#### [EXERCISE OBJECTIVE]
Reproduce verbatim the stretch of the entries from the line containing "- Loop Track Length: 00:04:17.126" through the end of the entries.

Data extracted from a collection:
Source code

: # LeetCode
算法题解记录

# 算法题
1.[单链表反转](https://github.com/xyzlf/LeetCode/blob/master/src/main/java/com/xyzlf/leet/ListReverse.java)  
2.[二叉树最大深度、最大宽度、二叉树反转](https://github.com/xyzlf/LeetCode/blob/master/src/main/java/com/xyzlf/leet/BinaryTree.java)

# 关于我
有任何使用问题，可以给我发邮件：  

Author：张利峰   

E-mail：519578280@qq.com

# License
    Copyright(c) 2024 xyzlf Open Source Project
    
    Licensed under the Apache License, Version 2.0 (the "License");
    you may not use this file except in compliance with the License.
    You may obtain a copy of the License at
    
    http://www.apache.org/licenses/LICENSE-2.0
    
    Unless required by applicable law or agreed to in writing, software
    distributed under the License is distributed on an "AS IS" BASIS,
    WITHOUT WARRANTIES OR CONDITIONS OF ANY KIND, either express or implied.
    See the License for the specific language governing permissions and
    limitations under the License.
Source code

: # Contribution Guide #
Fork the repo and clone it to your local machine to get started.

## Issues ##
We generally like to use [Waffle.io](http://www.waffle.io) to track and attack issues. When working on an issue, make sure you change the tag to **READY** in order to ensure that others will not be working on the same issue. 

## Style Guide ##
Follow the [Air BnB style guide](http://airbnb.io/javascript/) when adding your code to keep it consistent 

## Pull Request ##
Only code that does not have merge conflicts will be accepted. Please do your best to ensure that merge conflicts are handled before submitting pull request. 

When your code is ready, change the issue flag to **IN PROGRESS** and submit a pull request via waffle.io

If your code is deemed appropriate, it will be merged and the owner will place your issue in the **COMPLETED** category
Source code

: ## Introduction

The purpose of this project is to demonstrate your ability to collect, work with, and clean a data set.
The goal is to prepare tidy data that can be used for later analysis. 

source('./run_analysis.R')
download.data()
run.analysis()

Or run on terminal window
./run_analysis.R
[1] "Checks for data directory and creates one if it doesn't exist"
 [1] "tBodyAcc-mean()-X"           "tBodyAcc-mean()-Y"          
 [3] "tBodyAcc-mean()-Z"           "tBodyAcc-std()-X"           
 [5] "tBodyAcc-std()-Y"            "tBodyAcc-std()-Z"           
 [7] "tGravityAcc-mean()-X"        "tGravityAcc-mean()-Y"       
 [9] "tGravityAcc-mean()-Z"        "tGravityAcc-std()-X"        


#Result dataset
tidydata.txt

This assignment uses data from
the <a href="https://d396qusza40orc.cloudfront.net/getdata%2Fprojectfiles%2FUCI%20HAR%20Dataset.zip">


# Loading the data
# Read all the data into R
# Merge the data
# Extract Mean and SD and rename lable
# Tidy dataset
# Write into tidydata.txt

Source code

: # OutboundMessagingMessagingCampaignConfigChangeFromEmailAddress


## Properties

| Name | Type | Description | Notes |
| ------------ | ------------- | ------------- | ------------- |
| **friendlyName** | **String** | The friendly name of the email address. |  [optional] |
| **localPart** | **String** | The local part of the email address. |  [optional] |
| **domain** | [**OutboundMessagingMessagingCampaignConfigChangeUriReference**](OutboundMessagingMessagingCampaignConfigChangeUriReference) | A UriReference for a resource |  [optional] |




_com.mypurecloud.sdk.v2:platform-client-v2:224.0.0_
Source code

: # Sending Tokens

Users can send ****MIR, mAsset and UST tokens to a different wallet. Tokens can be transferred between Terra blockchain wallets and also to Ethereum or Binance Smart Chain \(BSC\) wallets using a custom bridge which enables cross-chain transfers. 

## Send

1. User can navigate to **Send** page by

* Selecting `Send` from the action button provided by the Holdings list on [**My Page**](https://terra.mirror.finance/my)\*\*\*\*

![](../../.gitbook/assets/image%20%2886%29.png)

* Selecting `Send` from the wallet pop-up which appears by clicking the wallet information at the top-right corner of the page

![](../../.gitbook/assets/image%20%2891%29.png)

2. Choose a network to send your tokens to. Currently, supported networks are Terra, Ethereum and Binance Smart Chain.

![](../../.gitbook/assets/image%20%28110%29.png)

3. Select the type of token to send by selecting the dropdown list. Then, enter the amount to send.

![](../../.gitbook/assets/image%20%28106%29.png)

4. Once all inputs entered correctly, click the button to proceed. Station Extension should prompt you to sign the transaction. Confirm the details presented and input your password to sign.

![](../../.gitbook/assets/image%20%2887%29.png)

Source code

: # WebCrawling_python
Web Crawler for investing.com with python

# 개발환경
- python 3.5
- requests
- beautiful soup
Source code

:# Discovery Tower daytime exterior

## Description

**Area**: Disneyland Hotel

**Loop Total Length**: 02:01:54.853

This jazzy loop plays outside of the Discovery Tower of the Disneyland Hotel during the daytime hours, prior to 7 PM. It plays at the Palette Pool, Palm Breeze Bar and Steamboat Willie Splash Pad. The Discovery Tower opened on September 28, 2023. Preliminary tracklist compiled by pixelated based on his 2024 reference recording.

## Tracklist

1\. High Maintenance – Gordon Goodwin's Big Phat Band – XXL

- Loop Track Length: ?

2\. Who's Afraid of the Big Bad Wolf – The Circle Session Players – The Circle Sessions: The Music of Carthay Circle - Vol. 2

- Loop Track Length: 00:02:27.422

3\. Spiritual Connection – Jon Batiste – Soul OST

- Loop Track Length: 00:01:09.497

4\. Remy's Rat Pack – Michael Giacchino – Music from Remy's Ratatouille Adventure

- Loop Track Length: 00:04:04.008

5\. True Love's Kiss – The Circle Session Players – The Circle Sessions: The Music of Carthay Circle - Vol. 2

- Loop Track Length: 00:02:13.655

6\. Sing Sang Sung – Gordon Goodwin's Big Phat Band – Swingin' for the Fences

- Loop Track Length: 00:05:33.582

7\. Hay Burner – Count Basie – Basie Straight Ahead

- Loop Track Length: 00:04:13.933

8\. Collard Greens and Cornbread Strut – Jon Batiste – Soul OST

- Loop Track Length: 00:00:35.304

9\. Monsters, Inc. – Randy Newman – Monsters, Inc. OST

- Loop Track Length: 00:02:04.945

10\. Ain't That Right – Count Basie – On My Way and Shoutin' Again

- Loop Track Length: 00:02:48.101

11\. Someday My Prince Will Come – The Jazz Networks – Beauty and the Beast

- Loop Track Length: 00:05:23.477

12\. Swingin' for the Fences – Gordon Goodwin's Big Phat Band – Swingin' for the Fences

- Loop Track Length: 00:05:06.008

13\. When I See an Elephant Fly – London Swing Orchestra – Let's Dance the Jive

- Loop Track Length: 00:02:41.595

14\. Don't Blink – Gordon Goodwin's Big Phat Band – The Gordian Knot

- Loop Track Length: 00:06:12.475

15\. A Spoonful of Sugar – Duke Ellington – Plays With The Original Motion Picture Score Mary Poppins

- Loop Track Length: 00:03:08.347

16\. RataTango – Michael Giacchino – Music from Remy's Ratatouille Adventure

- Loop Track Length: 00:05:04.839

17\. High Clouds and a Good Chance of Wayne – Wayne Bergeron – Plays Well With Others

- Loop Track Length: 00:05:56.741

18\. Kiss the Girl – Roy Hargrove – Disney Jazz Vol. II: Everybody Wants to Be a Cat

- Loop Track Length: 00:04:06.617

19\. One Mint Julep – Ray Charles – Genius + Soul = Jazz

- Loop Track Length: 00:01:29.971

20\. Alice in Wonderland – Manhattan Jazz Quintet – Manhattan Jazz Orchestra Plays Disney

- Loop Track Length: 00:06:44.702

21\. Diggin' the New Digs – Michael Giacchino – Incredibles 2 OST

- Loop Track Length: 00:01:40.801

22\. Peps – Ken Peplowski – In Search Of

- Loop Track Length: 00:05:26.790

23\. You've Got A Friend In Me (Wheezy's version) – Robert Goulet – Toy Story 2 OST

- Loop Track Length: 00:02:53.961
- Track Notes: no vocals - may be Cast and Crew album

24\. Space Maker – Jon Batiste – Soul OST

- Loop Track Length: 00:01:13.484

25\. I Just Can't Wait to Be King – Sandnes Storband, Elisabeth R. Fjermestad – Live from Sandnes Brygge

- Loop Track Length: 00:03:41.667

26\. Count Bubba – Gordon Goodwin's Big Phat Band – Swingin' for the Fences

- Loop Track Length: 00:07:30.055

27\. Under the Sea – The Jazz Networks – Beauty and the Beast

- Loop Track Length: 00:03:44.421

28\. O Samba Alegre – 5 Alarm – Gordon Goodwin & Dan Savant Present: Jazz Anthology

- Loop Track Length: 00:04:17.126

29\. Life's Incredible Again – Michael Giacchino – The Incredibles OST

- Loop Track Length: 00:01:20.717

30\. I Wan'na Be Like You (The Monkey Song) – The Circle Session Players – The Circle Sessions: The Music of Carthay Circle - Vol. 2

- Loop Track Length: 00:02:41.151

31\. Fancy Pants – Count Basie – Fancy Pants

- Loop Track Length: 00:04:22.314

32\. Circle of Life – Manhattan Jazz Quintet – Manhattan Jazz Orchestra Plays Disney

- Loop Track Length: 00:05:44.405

#### [EXPECTED OUTPUT]
- Loop Track Length: 00:04:17.126

29\. Life's Incredible Again – Michael Giacchino – The Incredibles OST

- Loop Track Length: 00:01:20.717

30\. I Wan'na Be Like You (The Monkey Song) – The Circle Session Players – The Circle Sessions: The Music of Carthay Circle - Vol. 2

- Loop Track Length: 00:02:41.151

31\. Fancy Pants – Count Basie – Fancy Pants

- Loop Track Length: 00:04:22.314

32\. Circle of Life – Manhattan Jazz Quintet – Manhattan Jazz Orchestra Plays Disney

- Loop Track Length: 00:05:44.405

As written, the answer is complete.